Cresce in Italia e si esprime massicciamente sui social media l’indignazione per la decisione del Governo Gentiloni, comunicata dal ministro degli Esteri Alfano e presa alla chetichella, alla vigilia di Ferragosto, di riallacciare piene relazioni diplomatiche con l’Egitto del dittatore Al Sisi rimandando al Cairo il nostro ambasciatore “alla luce degli sviluppi registrati sull’omicidio di Giulio Regeni”.
L’8 aprile 2016 l’allora Capo Missione Maurizio Massari venne richiamato a Roma “per consultazioni”: una forma di protesta e pressione dell’Italia sull’Egitto perché si arrivasse alla verità sull’omicidio efferato del nostro connazionale friulano sequestrato, brutalmente torturato, ucciso e fatto ritrovare cadavere in mezzo a una strada fra il 25 gennaio e il 3 febbraio 2016.
“È UNA RESA CONFEZIONATA AD ARTE”
Adesso, a Ferragosto, il nuovo ambasciatore Giampaolo Cantini fa le valigie e parte alla volta del Cairo. Di ieri un durissimo comunicato della famiglia di Giulio Regeni, diffuso sui social media: “La famiglia Regeni esprime la sua indignazione per le modalità, la tempistica ed il contenuto della decisione del Governo italiano di rimandare l’ambasciatore al Cairo – è scritto nella nota -. Ad oggi, dopo 18 mesi di lunghi silenzi e anche sanguinari depistaggi, non vi è stata nessuna vera svolta nel processo sul sequestro, le torture e l’uccisione di Giulio”. Per il genitori del 28enne massacrato “la decisione di rimandare ora, nell’obnubilamento di ferragosto l’ambasciatore in Egitto ha il sapore di una resa confezionata ad arte“.
“IL POPOLO DI GIULIO È DALLA NOSTRA PARTE”
“Sappiamo che il popolo Giallo di Giulio, le migliaia di persone che hanno a cuore la sua tragedia e la dignità di questo paese, sapranno stare dalla nostra parte, dalla parte di tutti i Giuli e le Giulie del mondo e non si faranno confondere – scrivono ancora i genitori e i familiari di Regeni -. Solo quando avremo la verità sul perché e chi ha ucciso Giulio, quando ci verranno consegnati i suoi torturatori e tutti i loro complici, solo allora l’ambasciatore potrà tornare al Cairo senza calpestare la nostra dignità”.
THARWAT, 19 ANNI, “IL REGENI EGIZIANO”
Nelle scorse settimane è sorto in Egitto – e le drammatiche fotografie che pubblichiamo in alto sono state fatte circolare sui social media – il caso di un ragazzo di appena 19 anni, Tharwat Sameh, già rinominato “Il Giulio Regeni dell’Egitto”. Il suo cadavere martoriato è stato ritrovato lo scorso 24 luglio sulla Desert Road del Fayoum, a circa 130 chilometri a sud-ovest del Cairo.
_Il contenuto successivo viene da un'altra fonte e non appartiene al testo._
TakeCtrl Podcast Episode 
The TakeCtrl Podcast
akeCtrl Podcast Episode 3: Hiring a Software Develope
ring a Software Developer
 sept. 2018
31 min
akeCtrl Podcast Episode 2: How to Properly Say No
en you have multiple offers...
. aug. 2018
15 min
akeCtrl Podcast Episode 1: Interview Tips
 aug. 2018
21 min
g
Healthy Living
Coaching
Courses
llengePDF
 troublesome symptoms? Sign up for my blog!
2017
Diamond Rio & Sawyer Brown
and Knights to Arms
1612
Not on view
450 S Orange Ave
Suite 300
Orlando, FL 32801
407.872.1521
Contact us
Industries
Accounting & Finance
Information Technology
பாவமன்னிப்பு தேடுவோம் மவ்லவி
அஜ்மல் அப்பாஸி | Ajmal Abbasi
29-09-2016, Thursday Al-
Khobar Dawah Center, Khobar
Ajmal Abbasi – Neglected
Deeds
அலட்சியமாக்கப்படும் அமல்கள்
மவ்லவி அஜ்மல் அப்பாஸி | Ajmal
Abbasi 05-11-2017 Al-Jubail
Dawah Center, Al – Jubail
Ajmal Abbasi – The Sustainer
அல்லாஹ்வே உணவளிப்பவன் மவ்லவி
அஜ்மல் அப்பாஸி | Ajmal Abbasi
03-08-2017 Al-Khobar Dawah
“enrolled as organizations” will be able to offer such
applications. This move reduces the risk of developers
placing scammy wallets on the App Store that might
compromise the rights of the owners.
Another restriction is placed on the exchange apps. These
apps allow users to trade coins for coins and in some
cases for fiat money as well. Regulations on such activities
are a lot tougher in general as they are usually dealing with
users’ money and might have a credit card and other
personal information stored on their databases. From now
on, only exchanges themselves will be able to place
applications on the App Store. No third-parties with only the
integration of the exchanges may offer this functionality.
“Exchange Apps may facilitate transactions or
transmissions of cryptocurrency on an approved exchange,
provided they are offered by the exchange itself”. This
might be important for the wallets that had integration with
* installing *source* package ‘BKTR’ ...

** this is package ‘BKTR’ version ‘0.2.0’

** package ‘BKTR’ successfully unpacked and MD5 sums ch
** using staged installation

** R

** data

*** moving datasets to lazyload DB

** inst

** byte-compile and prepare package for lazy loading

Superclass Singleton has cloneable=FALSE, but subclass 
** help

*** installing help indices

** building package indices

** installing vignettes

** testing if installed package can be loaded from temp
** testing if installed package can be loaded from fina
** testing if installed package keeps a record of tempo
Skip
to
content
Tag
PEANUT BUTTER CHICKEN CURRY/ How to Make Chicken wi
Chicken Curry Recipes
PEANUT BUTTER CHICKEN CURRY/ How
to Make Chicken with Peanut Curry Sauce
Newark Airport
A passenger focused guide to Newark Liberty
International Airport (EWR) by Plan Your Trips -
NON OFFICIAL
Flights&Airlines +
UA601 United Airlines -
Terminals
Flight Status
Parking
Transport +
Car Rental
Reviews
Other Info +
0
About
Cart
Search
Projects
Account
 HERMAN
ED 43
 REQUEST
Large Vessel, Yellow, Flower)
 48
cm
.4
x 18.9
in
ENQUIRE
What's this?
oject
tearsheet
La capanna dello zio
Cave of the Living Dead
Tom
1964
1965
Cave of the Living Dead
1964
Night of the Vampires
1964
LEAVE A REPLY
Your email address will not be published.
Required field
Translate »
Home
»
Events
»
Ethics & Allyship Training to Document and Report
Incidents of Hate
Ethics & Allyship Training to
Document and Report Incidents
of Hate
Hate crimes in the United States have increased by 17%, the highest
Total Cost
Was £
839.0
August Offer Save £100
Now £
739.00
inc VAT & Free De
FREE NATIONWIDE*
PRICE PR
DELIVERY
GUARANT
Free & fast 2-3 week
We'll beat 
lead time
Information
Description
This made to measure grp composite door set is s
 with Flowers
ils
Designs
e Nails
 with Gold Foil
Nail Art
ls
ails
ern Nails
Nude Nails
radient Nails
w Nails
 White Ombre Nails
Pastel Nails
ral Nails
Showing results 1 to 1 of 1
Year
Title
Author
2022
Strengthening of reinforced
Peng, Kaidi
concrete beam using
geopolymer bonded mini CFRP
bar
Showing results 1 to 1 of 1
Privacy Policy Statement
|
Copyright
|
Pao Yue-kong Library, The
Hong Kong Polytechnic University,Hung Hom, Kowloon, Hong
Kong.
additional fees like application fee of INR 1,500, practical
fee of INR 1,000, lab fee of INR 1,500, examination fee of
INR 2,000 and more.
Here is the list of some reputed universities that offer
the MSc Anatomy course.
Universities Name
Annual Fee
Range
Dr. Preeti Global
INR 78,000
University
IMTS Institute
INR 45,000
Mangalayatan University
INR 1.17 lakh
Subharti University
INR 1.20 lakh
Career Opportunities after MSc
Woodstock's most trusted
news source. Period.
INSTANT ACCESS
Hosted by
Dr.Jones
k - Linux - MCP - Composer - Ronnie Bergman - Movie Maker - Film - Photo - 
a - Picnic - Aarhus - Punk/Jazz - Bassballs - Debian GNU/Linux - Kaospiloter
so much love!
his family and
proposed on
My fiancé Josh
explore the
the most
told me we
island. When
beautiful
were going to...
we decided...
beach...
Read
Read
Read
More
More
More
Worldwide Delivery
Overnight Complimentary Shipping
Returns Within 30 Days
Sul suo corpo segni di violente percosse, tagli, ustioni e tracce di scosse elettriche. Da due giorni era scomparso dalla sua abitazione, nel quartiere 6 Ottobre, zona periferica della Capitale. I suoi familiari ne avevano perso le tracce, fin quando una telefonata anonima non ha annunciato ai suoi genitori che il ragazzo era stato vittima di un incidente stradale e per questo era stato ricoverato presso l’ospedale di Fayoum. Era una notizia falsa, esattamente come il primo tentativo di depistaggio per la morte di Regeni, perché ben presto hanno cominciato a circolare in rete le immagini del giovane senza vita e coperto di lividi. Lo ha fatto prima di tutti l’attivista socialista Kamal Khalil, ma sono stati in tanti ad aver postato sui social network le foto del cadavere del 19enne, associando la sua morte a quella del ricercatore italiano.
LE COINCIDENZE CON LA MORTE DI GIULIO
Come ha sottolineato anche la stampa locale, le coincidenze tra i due omicidi non sono poche. Prima di tutto, il caso dell’egiziano è venuto fuori nel giorno in cui ricorreva il 18° mese dalla scomparsa al Cairo di Regeni. Ma soprattutto, come riferisce l’agenzia di stampa Nova, il direttore della sicurezza del governatorato di Fayoum, luogo in cui è stato ritrovato il cadavere di Tharwat, è Khaled Shalab, cioè lo stesso funzionario che tentò di insabbiare le indagini su Giulio, parlando anche in quel caso di incidente stradale, prima di essere smentito dall’autopsia, e che, secondo alcune ricostruzioni, ne ordinò anche il sequestro. Per altro, lui stesso già nel 2003 fu condannato per tortura.